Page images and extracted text

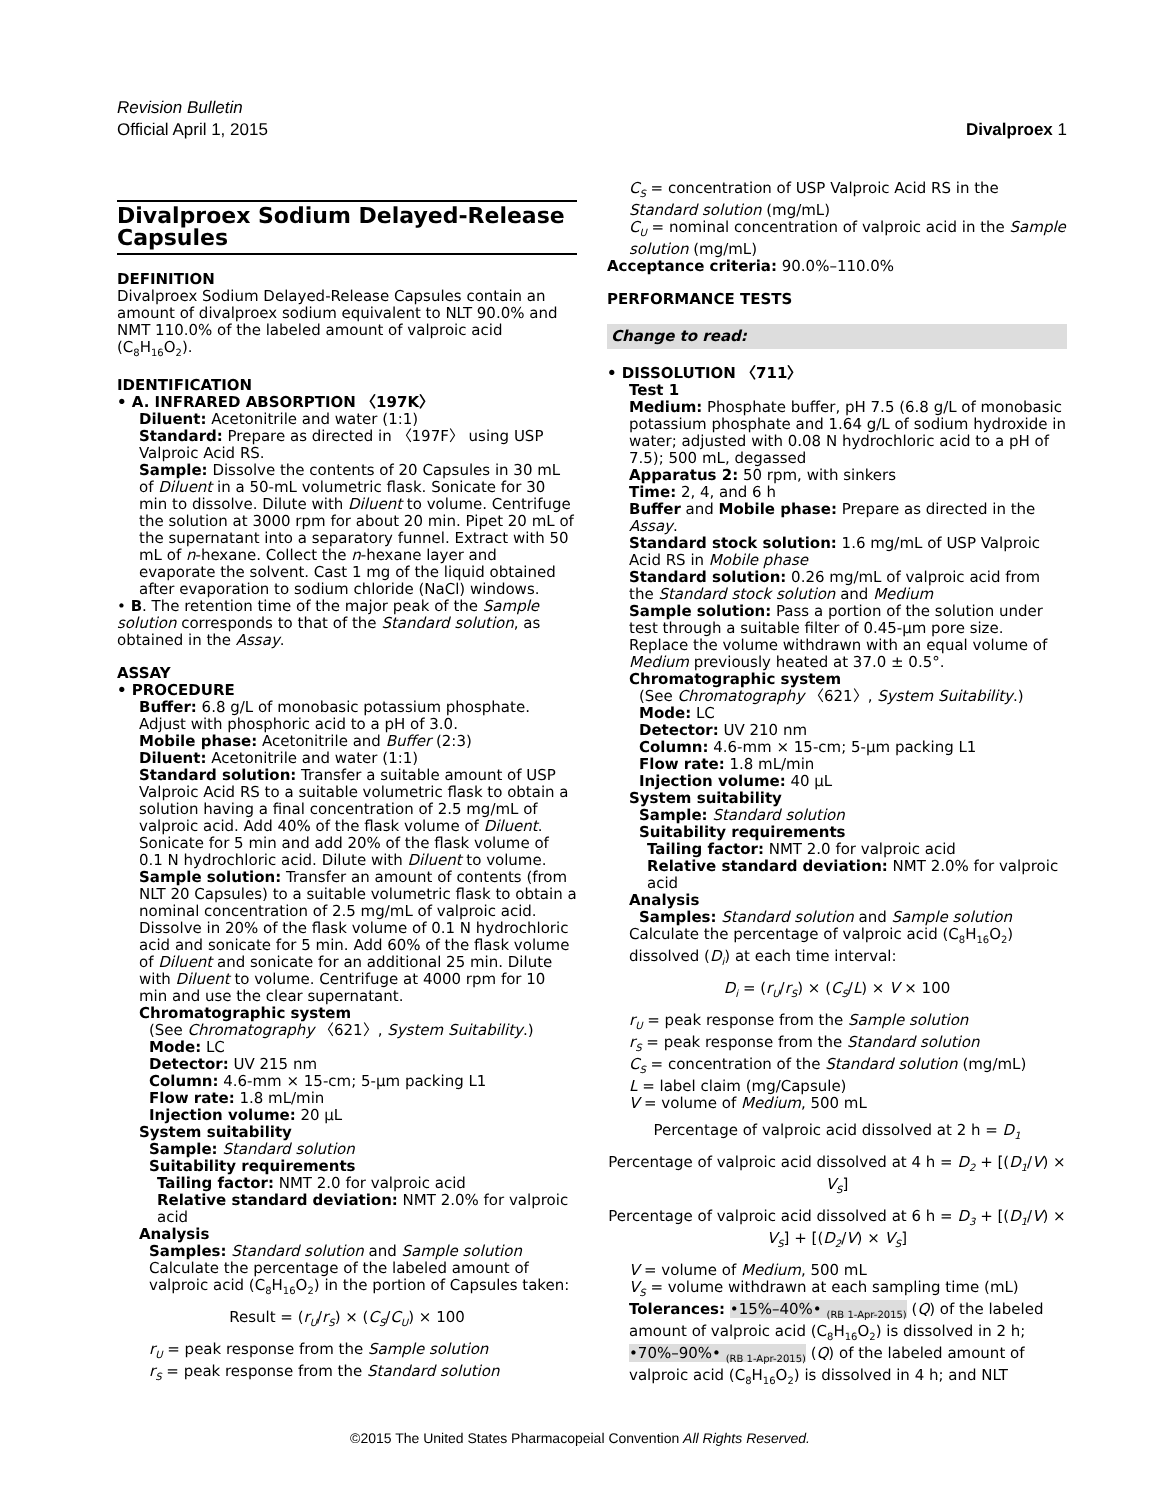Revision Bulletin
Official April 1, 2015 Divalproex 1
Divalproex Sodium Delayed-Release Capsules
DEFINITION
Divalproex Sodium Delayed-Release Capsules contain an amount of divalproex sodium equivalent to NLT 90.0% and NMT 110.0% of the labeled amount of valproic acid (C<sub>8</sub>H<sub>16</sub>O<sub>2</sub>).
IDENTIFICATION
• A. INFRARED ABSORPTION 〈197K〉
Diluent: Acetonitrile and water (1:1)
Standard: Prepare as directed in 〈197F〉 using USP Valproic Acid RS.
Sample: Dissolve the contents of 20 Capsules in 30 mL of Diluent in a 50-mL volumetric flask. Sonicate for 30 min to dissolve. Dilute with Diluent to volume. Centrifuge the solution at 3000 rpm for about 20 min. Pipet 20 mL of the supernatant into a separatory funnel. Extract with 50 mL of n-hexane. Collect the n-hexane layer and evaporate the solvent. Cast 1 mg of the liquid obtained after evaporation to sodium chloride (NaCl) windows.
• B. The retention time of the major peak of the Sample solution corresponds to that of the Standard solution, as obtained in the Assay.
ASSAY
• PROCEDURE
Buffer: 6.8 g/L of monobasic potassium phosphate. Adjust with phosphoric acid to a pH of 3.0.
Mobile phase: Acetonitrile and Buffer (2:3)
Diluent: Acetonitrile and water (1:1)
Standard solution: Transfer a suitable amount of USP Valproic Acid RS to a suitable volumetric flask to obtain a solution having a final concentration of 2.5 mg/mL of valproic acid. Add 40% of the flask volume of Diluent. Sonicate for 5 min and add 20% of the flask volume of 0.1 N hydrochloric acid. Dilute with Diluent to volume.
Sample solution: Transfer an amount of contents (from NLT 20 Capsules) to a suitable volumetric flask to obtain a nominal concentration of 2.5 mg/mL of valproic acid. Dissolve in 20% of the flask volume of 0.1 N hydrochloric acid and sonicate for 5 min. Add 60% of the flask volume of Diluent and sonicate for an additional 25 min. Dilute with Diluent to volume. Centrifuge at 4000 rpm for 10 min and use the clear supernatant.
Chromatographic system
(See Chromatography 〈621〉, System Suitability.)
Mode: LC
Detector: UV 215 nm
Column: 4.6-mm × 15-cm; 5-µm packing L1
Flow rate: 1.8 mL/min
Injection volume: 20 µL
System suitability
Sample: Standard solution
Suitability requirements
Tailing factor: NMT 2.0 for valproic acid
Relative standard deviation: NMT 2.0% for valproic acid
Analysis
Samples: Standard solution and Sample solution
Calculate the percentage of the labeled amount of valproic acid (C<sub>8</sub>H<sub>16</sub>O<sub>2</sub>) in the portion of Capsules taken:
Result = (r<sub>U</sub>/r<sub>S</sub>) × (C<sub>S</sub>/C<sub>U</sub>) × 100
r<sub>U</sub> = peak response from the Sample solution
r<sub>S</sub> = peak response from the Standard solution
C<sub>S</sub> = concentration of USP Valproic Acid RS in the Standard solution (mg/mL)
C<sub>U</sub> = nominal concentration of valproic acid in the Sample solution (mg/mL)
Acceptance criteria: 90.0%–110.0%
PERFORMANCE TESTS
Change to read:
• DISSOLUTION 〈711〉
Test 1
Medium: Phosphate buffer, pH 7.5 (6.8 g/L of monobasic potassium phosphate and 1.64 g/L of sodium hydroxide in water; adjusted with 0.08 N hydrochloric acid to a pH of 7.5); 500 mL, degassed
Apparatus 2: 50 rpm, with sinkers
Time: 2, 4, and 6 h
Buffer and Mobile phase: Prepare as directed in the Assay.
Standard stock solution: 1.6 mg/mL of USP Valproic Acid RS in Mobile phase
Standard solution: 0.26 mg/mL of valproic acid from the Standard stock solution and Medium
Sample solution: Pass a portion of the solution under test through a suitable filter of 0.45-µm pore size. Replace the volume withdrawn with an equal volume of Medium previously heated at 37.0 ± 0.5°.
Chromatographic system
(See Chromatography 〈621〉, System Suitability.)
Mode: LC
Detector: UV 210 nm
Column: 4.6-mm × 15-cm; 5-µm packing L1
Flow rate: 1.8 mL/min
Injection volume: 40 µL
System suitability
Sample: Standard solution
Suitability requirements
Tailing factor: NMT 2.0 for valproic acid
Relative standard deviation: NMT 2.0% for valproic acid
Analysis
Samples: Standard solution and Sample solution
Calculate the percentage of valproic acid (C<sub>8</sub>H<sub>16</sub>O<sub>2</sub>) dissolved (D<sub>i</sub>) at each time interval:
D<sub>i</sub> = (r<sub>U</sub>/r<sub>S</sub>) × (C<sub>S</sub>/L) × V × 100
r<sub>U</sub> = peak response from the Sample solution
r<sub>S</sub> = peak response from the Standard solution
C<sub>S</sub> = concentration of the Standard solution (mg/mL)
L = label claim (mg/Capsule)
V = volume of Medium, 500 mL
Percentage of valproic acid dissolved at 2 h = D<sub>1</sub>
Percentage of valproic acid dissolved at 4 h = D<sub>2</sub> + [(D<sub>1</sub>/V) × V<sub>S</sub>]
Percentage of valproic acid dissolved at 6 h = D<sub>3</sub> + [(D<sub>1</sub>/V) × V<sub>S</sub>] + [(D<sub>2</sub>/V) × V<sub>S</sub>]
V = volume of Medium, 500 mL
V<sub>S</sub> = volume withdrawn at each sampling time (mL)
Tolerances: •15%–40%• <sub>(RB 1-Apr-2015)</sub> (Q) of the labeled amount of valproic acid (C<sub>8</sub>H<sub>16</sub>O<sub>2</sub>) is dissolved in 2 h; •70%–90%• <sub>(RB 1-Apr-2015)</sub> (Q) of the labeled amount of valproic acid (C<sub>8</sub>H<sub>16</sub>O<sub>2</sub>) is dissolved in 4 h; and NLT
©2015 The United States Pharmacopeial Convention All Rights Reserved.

Exercise:
Every line of the data should be transcribed exactly. Omit the images.

Answer section:
Revision Bulletin
Official April 1, 2015 Divalproex 1
Divalproex Sodium Delayed-Release Capsules
DEFINITION
Divalproex Sodium Delayed-Release Capsules contain an amount of divalproex sodium equivalent to NLT 90.0% and NMT 110.0% of the labeled amount of valproic acid (C<sub>8</sub>H<sub>16</sub>O<sub>2</sub>).
IDENTIFICATION
• A. INFRARED ABSORPTION 〈197K〉
Diluent: Acetonitrile and water (1:1)
Standard: Prepare as directed in 〈197F〉 using USP Valproic Acid RS.
Sample: Dissolve the contents of 20 Capsules in 30 mL of Diluent in a 50-mL volumetric flask. Sonicate for 30 min to dissolve. Dilute with Diluent to volume. Centrifuge the solution at 3000 rpm for about 20 min. Pipet 20 mL of the supernatant into a separatory funnel. Extract with 50 mL of n-hexane. Collect the n-hexane layer and evaporate the solvent. Cast 1 mg of the liquid obtained after evaporation to sodium chloride (NaCl) windows.
• B. The retention time of the major peak of the Sample solution corresponds to that of the Standard solution, as obtained in the Assay.
ASSAY
• PROCEDURE
Buffer: 6.8 g/L of monobasic potassium phosphate. Adjust with phosphoric acid to a pH of 3.0.
Mobile phase: Acetonitrile and Buffer (2:3)
Diluent: Acetonitrile and water (1:1)
Standard solution: Transfer a suitable amount of USP Valproic Acid RS to a suitable volumetric flask to obtain a solution having a final concentration of 2.5 mg/mL of valproic acid. Add 40% of the flask volume of Diluent. Sonicate for 5 min and add 20% of the flask volume of 0.1 N hydrochloric acid. Dilute with Diluent to volume.
Sample solution: Transfer an amount of contents (from NLT 20 Capsules) to a suitable volumetric flask to obtain a nominal concentration of 2.5 mg/mL of valproic acid. Dissolve in 20% of the flask volume of 0.1 N hydrochloric acid and sonicate for 5 min. Add 60% of the flask volume of Diluent and sonicate for an additional 25 min. Dilute with Diluent to volume. Centrifuge at 4000 rpm for 10 min and use the clear supernatant.
Chromatographic system
(See Chromatography 〈621〉, System Suitability.)
Mode: LC
Detector: UV 215 nm
Column: 4.6-mm × 15-cm; 5-µm packing L1
Flow rate: 1.8 mL/min
Injection volume: 20 µL
System suitability
Sample: Standard solution
Suitability requirements
Tailing factor: NMT 2.0 for valproic acid
Relative standard deviation: NMT 2.0% for valproic acid
Analysis
Samples: Standard solution and Sample solution
Calculate the percentage of the labeled amount of valproic acid (C<sub>8</sub>H<sub>16</sub>O<sub>2</sub>) in the portion of Capsules taken:
Result = (r<sub>U</sub>/r<sub>S</sub>) × (C<sub>S</sub>/C<sub>U</sub>) × 100
r<sub>U</sub> = peak response from the Sample solution
r<sub>S</sub> = peak response from the Standard solution
C<sub>S</sub> = concentration of USP Valproic Acid RS in the Standard solution (mg/mL)
C<sub>U</sub> = nominal concentration of valproic acid in the Sample solution (mg/mL)
Acceptance criteria: 90.0%–110.0%
PERFORMANCE TESTS
Change to read:
• DISSOLUTION 〈711〉
Test 1
Medium: Phosphate buffer, pH 7.5 (6.8 g/L of monobasic potassium phosphate and 1.64 g/L of sodium hydroxide in water; adjusted with 0.08 N hydrochloric acid to a pH of 7.5); 500 mL, degassed
Apparatus 2: 50 rpm, with sinkers
Time: 2, 4, and 6 h
Buffer and Mobile phase: Prepare as directed in the Assay.
Standard stock solution: 1.6 mg/mL of USP Valproic Acid RS in Mobile phase
Standard solution: 0.26 mg/mL of valproic acid from the Standard stock solution and Medium
Sample solution: Pass a portion of the solution under test through a suitable filter of 0.45-µm pore size. Replace the volume withdrawn with an equal volume of Medium previously heated at 37.0 ± 0.5°.
Chromatographic system
(See Chromatography 〈621〉, System Suitability.)
Mode: LC
Detector: UV 210 nm
Column: 4.6-mm × 15-cm; 5-µm packing L1
Flow rate: 1.8 mL/min
Injection volume: 40 µL
System suitability
Sample: Standard solution
Suitability requirements
Tailing factor: NMT 2.0 for valproic acid
Relative standard deviation: NMT 2.0% for valproic acid
Analysis
Samples: Standard solution and Sample solution
Calculate the percentage of valproic acid (C<sub>8</sub>H<sub>16</sub>O<sub>2</sub>) dissolved (D<sub>i</sub>) at each time interval:
D<sub>i</sub> = (r<sub>U</sub>/r<sub>S</sub>) × (C<sub>S</sub>/L) × V × 100
r<sub>U</sub> = peak response from the Sample solution
r<sub>S</sub> = peak response from the Standard solution
C<sub>S</sub> = concentration of the Standard solution (mg/mL)
L = label claim (mg/Capsule)
V = volume of Medium, 500 mL
Percentage of valproic acid dissolved at 2 h = D<sub>1</sub>
Percentage of valproic acid dissolved at 4 h = D<sub>2</sub> + [(D<sub>1</sub>/V) × V<sub>S</sub>]
Percentage of valproic acid dissolved at 6 h = D<sub>3</sub> + [(D<sub>1</sub>/V) × V<sub>S</sub>] + [(D<sub>2</sub>/V) × V<sub>S</sub>]
V = volume of Medium, 500 mL
V<sub>S</sub> = volume withdrawn at each sampling time (mL)
Tolerances: •15%–40%• <sub>(RB 1-Apr-2015)</sub> (Q) of the labeled amount of valproic acid (C<sub>8</sub>H<sub>16</sub>O<sub>2</sub>) is dissolved in 2 h; •70%–90%• <sub>(RB 1-Apr-2015)</sub> (Q) of the labeled amount of valproic acid (C<sub>8</sub>H<sub>16</sub>O<sub>2</sub>) is dissolved in 4 h; and NLT
©2015 The United States Pharmacopeial Convention All Rights Reserved.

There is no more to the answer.